PG&E says that with the help of a contractor who also was not licensed to do electrical work, Andrews installed a new pole and reattached the sagging power lines.
"Even though the lines had been suspended in the air for about a week — supporting a portion of broken pole at least 10 feet in length — Mr. Andrews did not replace the lines or connection, but reattached the same lines to the new pole using the old connection," the report says.
The PG&E report does not offer an explanation for how this impromptu repair might have led to further problems on the power line. But it says that when its workers examined evidence at the Bennett Lane location after the fire, they "observed that one of the customer-owned poles was severely burned at the top."

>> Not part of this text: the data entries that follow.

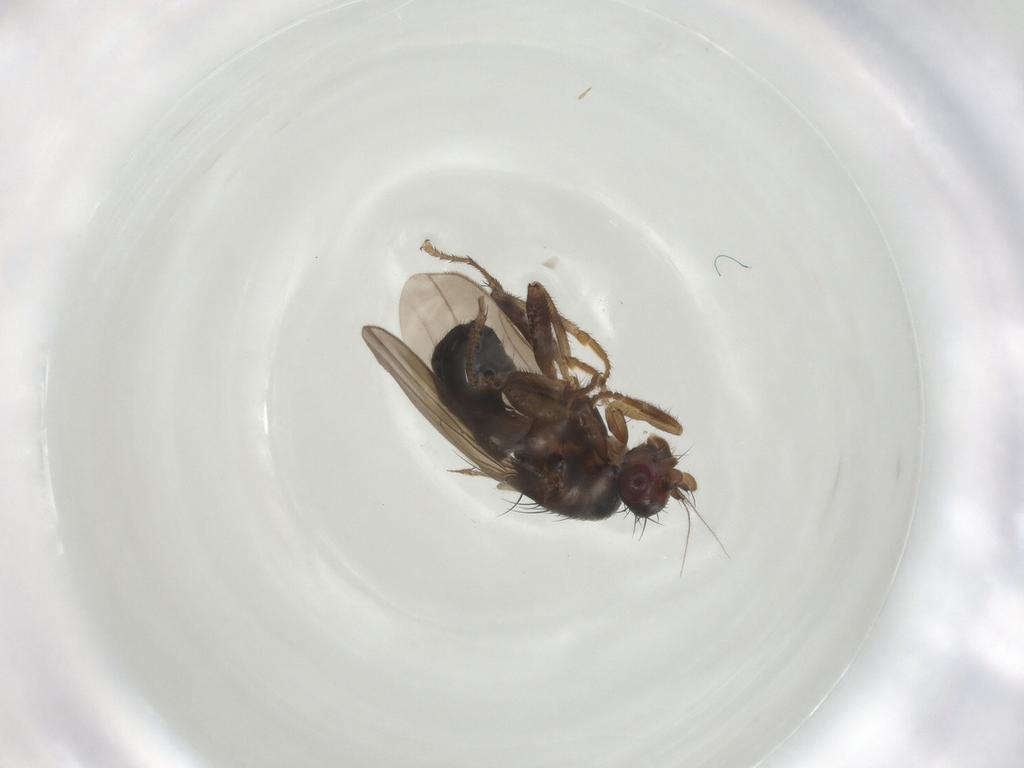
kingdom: Animalia
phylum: Arthropoda
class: Insecta
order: Diptera
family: Sphaeroceridae
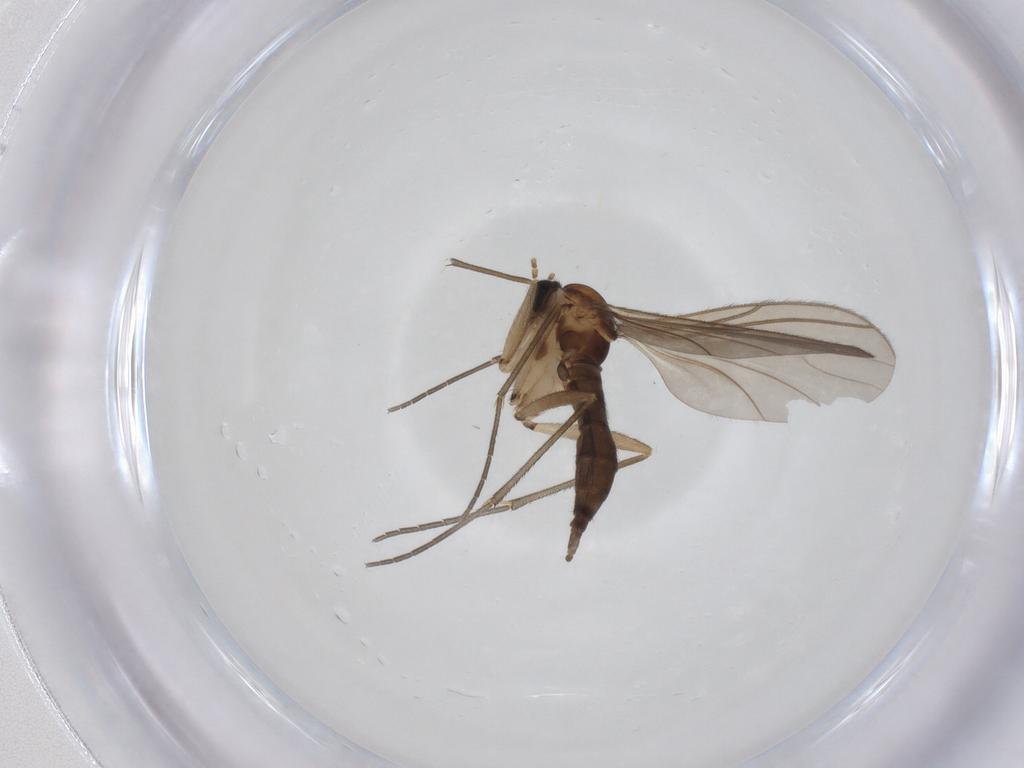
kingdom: Animalia
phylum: Arthropoda
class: Insecta
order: Diptera
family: Sciaridae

The document also indirectly addresses suggestions that PG&E electrical equipment ignited the fire. The report acknowledges that the utility failed to clear vegetation along portions of its Bennett Lane power line as required by state law. But it quotes several witnesses, who saw the fire shortly after it started, who reported the blaze was not burning immediately adjacent to a power pole where an electrical fault had occurred.
The company added that it has not yet been able to examine sections of power lines and other evidence removed from the scene by Cal Fire.
"As a result, PG&E, its counsel and its expert investigators have not yet been able to view the potentially most significant evidence with respect to any of the October 2017 North Bay wildfires," PG&E said in a separate filing Monday.
'No Set Time' to Complete Probe
Cal Fire spokesman Capt. Scott McLean said Wednesday "there is no set time" for completion of the Tubbs Fire probe and that the agency has "the right to keep control of the collected evidence during the investigation."
The new PG&E disclosures were made as part of the company's voluminous response to a Nov. 27 order from U.S. District Judge William Alsup in the wake of safety concerns raised by the apparent role of a company high-voltage power line in starting Camp Fire.
Alsup is overseeing the company's five-year term of probation imposed after its conviction for violating federal pipeline safety laws before the September 2010 San Bruno disaster. Among other things, he ordered the company to "provide an accurate and complete statement" of its role, if any, in starting wildfires in 2017 and 2018.
PG&E's submission covered the Camp Fire and 23 of the fires that occurred in 2017.
Its Camp Fire document repeats much of what the company and others have already reported: that the blaze began adjacent to a high-voltage line near the community of Pulga, on the North Fork of the Feather River. The report says that a PG&E supervisor on his way to work at Poe Dam was the first to see the blaze, which broke out minutes after an outage on the 115-kilovolt Caribou-Palermo transmission line.
The company has also reported evidence that a hook on one of the line's steel transmission towers broke, apparently allowing an energized piece of equipment to swing free and cause an electrical arc. The so-called C-hook showed signs of wear, PG&E has said.
The company's new Camp Fire filing includes a long list of inspections, mostly conducted by aerial patrols, that covered the transmission tower where the problem occurred. None of those inspections, which dated back to 2008, reported any concerns with the tower.
The last detailed inspection of the problem tower was in 2014. The inspections -- ground-based surveys intended to "look for and document abnormalities that will negatively impact safety, reliability or asset life" -- are required every five years.